The SIRT1 promoter polymorphic site rs12778366 increases IL-6 related human mortality in the prospective study "Treviso Longeva (TRELONG)".

Int J Mol Epidemiol Genet 2015 9;6(1):20-6. Epub 2015 Sep 9.

IRCCS-Istituto di Ricerche Farmacologiche "Mario Negri" via La Masa 19, Milan I-20156, Italy.

Studies on sirtuins (SIRT), a family of proteins with deacetylase activity, have provided convergent evidence of the key role of these enzymes in aging-linked physiological functions. The link between SIRT1 and longevity has emerged in model organism but few data are available in humans, in particular relying on longitudinal studies. Here, we assessed whether a genetic variant within SIRT1 gene promoter (rs12778366) was associated to human longevity. We analyzed 586 genomic DNA (gDNA) collected in the study "Treviso Longeva" (TRELONG), including elderly over 70 years of age from the municipality of Treviso, a town in the Northeast of Italy, with a 11-year follow-up. We genotyped SIRT1 rs12778366 by real-time polymerase chain reaction (RT-PCR) allelic discrimination assay. A cross-sectional analysis performed by comparing people over and under 85 years of age did not evidence association between rs12778366 and longevity. When we performed a longitudinal analysis considering mortality as dependent variable, we did not observe an association of rs12778366 with longevity in the whole population (corrected P-value = 0.33).

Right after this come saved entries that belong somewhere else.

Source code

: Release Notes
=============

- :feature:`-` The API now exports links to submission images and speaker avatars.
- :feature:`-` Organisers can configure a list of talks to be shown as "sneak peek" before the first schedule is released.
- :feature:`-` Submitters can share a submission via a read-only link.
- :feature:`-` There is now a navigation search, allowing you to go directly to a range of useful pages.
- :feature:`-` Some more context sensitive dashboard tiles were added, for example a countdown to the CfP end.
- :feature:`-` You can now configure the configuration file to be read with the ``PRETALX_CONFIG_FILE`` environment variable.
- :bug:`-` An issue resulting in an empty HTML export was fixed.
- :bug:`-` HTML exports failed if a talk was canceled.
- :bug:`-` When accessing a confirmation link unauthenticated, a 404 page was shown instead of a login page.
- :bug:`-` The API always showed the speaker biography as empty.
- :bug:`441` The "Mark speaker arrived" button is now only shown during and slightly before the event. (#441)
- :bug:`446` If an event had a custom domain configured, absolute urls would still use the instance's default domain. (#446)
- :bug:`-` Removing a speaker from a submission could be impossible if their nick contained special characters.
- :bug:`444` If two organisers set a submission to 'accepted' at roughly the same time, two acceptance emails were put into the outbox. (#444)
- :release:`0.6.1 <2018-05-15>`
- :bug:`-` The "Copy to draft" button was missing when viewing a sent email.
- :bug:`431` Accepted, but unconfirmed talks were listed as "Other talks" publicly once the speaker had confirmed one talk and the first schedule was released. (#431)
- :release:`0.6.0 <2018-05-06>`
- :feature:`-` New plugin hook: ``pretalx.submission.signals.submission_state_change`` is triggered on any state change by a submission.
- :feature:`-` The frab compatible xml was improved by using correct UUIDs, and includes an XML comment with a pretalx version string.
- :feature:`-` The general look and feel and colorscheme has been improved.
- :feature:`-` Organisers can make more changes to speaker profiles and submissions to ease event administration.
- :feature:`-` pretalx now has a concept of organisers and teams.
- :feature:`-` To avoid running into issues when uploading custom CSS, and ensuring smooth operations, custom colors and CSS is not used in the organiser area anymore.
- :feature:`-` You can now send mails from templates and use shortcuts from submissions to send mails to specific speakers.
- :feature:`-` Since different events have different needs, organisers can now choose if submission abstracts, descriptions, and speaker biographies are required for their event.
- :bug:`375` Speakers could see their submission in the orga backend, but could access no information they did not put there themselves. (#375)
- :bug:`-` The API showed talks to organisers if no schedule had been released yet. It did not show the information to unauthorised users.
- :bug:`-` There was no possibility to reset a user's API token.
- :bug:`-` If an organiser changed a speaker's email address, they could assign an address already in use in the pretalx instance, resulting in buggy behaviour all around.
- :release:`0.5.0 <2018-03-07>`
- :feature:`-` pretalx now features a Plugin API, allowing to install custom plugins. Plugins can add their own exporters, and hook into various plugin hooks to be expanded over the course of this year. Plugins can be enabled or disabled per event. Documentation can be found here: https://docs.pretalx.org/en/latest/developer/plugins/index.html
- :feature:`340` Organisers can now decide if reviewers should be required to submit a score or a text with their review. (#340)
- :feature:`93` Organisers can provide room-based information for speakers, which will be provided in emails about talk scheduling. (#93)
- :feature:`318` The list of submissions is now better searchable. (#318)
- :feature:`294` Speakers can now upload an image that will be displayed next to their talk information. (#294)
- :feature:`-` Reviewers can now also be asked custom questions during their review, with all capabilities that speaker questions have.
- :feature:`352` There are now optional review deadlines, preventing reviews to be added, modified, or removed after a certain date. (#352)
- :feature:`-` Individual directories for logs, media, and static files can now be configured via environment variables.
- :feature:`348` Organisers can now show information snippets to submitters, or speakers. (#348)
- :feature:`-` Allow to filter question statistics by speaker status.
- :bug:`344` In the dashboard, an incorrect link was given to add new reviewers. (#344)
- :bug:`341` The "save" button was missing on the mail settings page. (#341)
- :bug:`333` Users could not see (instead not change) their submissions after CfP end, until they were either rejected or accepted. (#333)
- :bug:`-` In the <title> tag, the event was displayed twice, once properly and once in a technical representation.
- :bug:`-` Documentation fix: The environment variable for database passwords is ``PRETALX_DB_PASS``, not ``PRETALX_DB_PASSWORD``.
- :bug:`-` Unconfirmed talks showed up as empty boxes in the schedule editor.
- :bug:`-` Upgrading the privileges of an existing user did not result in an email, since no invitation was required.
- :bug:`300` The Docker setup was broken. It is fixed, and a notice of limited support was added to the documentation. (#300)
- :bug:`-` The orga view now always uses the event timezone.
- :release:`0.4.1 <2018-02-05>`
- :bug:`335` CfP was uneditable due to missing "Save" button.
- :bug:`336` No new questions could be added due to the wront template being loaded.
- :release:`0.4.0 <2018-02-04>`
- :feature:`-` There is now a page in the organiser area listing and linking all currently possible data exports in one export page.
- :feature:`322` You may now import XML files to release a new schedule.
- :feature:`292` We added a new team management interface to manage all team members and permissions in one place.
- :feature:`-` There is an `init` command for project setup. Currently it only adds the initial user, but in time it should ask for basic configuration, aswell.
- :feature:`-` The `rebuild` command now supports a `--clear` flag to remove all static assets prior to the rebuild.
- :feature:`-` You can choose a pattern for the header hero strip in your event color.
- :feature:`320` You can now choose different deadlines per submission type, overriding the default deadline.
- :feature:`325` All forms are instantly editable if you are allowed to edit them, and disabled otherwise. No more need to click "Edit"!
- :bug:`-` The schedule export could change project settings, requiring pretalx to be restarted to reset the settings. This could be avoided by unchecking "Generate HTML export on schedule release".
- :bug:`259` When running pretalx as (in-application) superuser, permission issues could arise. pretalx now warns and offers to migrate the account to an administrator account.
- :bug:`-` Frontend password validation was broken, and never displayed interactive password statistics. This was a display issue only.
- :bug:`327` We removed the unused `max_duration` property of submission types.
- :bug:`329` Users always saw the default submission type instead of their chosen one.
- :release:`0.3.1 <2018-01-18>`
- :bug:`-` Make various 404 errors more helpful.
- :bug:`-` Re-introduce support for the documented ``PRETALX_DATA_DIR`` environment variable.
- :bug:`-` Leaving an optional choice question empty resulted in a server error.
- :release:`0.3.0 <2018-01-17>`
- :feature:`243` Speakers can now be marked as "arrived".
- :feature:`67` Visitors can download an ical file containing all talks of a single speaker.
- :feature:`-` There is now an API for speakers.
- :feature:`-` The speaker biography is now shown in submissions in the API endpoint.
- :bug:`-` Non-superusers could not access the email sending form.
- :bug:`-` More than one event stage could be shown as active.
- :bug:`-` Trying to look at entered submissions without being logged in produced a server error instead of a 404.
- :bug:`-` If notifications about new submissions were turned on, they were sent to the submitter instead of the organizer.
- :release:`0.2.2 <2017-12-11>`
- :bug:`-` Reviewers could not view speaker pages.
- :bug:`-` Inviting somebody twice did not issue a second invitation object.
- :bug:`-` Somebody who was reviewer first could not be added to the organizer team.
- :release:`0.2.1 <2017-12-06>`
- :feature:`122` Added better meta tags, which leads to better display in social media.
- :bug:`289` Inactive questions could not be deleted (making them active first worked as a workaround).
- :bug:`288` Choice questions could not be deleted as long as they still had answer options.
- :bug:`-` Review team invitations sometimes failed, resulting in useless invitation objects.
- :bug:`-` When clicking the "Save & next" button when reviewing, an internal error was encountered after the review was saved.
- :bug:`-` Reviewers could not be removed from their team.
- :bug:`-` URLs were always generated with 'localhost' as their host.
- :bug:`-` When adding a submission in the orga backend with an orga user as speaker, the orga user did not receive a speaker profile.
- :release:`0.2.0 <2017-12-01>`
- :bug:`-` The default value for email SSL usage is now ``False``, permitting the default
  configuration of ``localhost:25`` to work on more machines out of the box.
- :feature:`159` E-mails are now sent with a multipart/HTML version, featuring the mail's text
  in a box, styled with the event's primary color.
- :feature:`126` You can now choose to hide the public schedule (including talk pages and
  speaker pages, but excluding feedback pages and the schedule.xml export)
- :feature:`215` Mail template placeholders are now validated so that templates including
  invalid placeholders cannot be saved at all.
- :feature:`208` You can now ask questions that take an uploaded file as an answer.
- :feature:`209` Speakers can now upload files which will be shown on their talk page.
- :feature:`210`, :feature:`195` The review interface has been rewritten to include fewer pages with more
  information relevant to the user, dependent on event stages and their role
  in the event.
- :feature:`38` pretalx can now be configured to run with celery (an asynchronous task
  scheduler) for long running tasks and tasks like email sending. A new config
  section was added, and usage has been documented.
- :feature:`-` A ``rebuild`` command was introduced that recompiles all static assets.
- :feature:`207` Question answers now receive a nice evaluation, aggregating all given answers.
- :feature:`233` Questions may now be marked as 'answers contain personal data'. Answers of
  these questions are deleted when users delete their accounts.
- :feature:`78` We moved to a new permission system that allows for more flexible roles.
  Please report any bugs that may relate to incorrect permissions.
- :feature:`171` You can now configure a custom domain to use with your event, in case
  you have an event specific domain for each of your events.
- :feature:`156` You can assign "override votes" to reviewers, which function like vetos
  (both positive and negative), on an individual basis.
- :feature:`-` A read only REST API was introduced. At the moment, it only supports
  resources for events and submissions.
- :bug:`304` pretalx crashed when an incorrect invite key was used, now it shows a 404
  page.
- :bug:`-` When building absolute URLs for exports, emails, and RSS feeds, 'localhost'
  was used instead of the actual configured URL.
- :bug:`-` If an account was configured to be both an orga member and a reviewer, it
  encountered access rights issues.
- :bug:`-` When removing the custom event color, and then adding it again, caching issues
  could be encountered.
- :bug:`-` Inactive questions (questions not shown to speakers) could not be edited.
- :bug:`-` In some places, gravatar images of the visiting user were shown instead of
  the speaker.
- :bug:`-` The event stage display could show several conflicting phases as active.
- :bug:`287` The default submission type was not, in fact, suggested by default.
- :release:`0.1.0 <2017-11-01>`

However, when we stratified the TRELONG subjects according to circulating level of interleukin-6 (IL-6), a predictor of disability and mortality, we found that rs12778366 (TC+CC) carriers were at increased risk of mortality in comparison to the TT reference group (corrected P-value = 0.03, HR 1.47). Our data do not support a major role of rs12778366 in human longevity, but the stratified analysis on IL-6 suggests that this variant may be involved in the detrimental effect of high circulating IL-6 in the elderly.